**Questions:**
• 1. Dans l'article sur les élections du 10 juin, répondez à ces questions :
(a) Quelle organisation signe l'article, et à quelle date ?
(b) Quels partis font des efforts pour intéresser la population au scrutin ?
(c) Quels sont les deux facteurs qui ont contribué à l'absence d'alternative ?
• 2. Transcrivez fidèlement le passage de l'article sur les élections du 10 juin qui commence par « La classe politique » et se poursuit jusqu'à « passionner les foules... ».

**Bloc de texte:**
.....
Les élections du 10 juin : indifférence et occasions perdues
Par LCR le Jeudi, 31 Mai 2007 PDF Imprimer Envoyer
Les élections législatives du 10 juin prochain se profilent comme l’un des scrutins les plus mornes et ennuyeux dans l’histoire de ce pays. A gauche de la « gauche » institutionnelle, il aurait pourtant été vital d’offrir une véritable alternative face au bilan du gouvernement néolibéral de Verhofstadt. Mais les occasions offertes par la lutte contre le Pacte des générations ont été gâchées et la conjoncture a changé. C’est dans ce contexte que la LCR, qui a décidé de ne pas se présenter seule, ni de présenter ses propres candidats sur d’autres listes, appelle sans illusions à voter indistinctement pour toutes les listes à la gauche de la social-démocratie et des Verts.

L’indifférence de la population à l’égard des élections du 10 juin est frappante. Et ce ne sont pas les efforts pathétiques du PS, du MR, du CDH ou d’Ecolo pour nous y intéresser, notamment en plagiant de manière grotesque les positions des principaux candidats des élections françaises - qui, elles, ont passionné les masses - qui y changeront quoi que ce soit.

La classe politique belge paye ainsi l’absence d’enjeux réels, aux yeux de la réalité quotidienne vécue par les gens, de ses scrutins électoraux dans un pays où le compromis est roi, où de vastes gouvernements de coalition se forment sans principes (qui plus est asymétriques entre le Nord et le Sud) en mélangeant « gauche » et droite et où les « débats » idéologiques sont des plus ternes et confus. D’autant plus que, dans le cas présent, l’avenir de la future coalition gouvernementale sera dominée par une Xième et interminable querelle de chiffonniers communautaires. Pas de quoi passionner les foules...

L’évolution particulière d’Ecolo a grandement contribué également à ce désintérêt généralisé de la chose politique en Belgique : sa participation gouvernementale dans l’arc-en-ciel, sa conversion au néolibéralisme et son ouverture affichée à tout futur gouvernement néolibéral, quel que soit le partenaire, n’ont fait que brouiller encore plus les repères idéologiques et programmatiques et placent définitivement ce parti comme une formation de pouvoir « comme les autres ».

Face à cette évolution de la « gauche » institutionnelle (classique depuis fort longtemps en ce qui concerne la social-démocratie, plus récente pour les Verts) et face au bilan du gouvernement néolibéral de Verhosftadt, il aurait pourtant été nécessaire d’offrir une véritable alternative à gauche, large, unitaire et surtout crédible. Or, tel ne sera pas le cas le 10 juin; les formations de la gauche radicale se présentent en ordre dispersé et les listes qui prétendent incarner une telle alternative ne rencontrent aucun écho significatif tant leur campagne est inaudible. Cette absence renforce d’ailleurs d’autant l’indifférence envers le scrutin.

Le bilan de cet échec est encore à faire et nous attendrons les résultats du 10 juin avant de l’aborder en détail dans toutes ses conséquences. Mais on peut déjà souligner que deux facteurs ont puissamment contribué à cette absence d’alternative ; la division persistante de la gauche radicale et le retournement de la conjoncture ouverte par les luttes contre le Pacte des générations.
.....
**Documents fournis:**

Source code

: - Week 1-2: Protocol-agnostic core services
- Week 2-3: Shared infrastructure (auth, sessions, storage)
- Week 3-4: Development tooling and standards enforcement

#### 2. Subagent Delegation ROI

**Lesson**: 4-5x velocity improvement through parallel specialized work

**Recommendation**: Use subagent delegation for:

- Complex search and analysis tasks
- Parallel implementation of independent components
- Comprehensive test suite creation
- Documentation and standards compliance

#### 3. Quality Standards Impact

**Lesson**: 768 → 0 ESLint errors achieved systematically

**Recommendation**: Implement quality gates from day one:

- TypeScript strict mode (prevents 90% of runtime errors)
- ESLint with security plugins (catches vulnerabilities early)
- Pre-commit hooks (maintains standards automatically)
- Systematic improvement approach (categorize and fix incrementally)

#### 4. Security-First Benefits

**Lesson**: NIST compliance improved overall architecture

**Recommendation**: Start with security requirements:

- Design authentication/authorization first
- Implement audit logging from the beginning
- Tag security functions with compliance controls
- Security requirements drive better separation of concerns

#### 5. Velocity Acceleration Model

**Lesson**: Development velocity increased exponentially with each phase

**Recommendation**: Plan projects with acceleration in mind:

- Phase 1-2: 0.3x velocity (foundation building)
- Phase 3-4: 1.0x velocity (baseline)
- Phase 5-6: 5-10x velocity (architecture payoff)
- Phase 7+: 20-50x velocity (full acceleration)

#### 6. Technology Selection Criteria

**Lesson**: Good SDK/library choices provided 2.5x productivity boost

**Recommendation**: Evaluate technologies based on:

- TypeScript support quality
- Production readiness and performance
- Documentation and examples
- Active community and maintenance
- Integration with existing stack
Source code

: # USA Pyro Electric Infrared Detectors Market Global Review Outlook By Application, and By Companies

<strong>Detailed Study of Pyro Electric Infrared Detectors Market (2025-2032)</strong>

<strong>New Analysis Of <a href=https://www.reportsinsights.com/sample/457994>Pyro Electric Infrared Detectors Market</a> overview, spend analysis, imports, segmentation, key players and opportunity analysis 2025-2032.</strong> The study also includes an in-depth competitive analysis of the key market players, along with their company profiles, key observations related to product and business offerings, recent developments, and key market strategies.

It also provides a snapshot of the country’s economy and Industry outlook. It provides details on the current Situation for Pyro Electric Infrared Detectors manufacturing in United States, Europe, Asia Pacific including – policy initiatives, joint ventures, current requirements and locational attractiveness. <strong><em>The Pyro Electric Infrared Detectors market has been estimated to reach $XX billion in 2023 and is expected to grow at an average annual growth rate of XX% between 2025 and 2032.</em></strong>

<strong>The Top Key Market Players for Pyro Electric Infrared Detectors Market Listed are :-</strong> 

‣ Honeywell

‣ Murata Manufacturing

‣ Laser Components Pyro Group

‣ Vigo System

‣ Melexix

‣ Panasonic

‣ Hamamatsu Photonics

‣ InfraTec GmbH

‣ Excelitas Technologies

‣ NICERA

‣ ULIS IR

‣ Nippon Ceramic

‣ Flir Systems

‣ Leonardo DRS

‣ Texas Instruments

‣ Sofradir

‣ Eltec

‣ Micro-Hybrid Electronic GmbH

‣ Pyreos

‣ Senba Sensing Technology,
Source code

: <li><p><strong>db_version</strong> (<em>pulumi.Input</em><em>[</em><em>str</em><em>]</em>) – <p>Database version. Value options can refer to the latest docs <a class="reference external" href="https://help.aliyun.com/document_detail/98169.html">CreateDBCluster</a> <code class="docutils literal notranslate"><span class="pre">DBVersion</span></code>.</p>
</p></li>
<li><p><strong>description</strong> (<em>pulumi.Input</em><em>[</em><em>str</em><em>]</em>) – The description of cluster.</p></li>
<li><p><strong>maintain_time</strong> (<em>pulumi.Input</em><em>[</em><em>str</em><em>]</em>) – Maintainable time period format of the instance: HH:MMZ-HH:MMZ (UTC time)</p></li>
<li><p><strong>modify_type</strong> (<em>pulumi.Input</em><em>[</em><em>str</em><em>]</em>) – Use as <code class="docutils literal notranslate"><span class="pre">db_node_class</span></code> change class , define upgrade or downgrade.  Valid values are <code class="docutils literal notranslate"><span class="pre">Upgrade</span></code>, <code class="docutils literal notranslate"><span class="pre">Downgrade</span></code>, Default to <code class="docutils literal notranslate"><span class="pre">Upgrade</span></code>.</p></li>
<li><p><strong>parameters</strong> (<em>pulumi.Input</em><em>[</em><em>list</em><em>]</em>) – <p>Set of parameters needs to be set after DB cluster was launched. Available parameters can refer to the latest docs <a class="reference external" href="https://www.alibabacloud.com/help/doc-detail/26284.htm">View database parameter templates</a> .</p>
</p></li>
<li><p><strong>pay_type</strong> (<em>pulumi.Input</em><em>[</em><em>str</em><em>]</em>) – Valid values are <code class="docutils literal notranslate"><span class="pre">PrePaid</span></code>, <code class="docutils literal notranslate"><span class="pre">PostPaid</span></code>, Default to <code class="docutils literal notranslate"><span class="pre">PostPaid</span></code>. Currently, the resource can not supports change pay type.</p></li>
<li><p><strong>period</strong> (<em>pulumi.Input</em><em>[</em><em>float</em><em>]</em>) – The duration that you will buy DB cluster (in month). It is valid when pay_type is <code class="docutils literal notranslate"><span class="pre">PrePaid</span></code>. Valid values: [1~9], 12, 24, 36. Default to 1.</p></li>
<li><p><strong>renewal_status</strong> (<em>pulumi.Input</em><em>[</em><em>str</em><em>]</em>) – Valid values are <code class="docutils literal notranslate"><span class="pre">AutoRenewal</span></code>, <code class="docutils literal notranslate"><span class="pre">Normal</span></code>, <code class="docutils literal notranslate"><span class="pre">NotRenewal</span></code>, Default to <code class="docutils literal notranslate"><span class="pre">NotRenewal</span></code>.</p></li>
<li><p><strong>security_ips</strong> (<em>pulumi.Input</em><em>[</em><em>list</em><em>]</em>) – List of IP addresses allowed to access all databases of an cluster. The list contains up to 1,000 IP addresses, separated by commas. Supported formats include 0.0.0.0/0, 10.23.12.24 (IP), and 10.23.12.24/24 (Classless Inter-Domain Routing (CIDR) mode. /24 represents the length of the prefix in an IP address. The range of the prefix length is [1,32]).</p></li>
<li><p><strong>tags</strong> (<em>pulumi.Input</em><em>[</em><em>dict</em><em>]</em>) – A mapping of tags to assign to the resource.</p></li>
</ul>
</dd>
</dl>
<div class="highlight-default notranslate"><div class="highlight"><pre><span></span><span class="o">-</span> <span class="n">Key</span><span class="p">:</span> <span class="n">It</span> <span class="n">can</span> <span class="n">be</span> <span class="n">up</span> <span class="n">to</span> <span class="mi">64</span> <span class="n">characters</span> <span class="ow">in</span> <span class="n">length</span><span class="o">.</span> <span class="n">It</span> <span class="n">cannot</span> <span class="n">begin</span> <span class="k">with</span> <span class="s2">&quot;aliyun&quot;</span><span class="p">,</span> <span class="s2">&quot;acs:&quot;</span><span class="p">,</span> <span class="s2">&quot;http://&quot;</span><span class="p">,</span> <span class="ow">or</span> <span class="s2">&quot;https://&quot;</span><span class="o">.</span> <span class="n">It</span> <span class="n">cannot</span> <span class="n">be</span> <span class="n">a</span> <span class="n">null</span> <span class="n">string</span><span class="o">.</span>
.....
**Liste des solutions:**
• 1.
(a) La LCR, le jeudi 31 mai 2007.
(b) Le PS, le MR, le CDH et Ecolo.
(c) La division persistante de la gauche radicale et le retournement de la conjoncture ouverte par les luttes contre le Pacte des générations.

• 2.
La classe politique belge paye ainsi l’absence d’enjeux réels, aux yeux de la réalité quotidienne vécue par les gens, de ses scrutins électoraux dans un pays où le compromis est roi, où de vastes gouvernements de coalition se forment sans principes (qui plus est asymétriques entre le Nord et le Sud) en mélangeant « gauche » et droite et où les « débats » idéologiques sont des plus ternes et confus. D’autant plus que, dans le cas présent, l’avenir de la future coalition gouvernementale sera dominée par une Xième et interminable querelle de chiffonniers communautaires. Pas de quoi passionner les foules...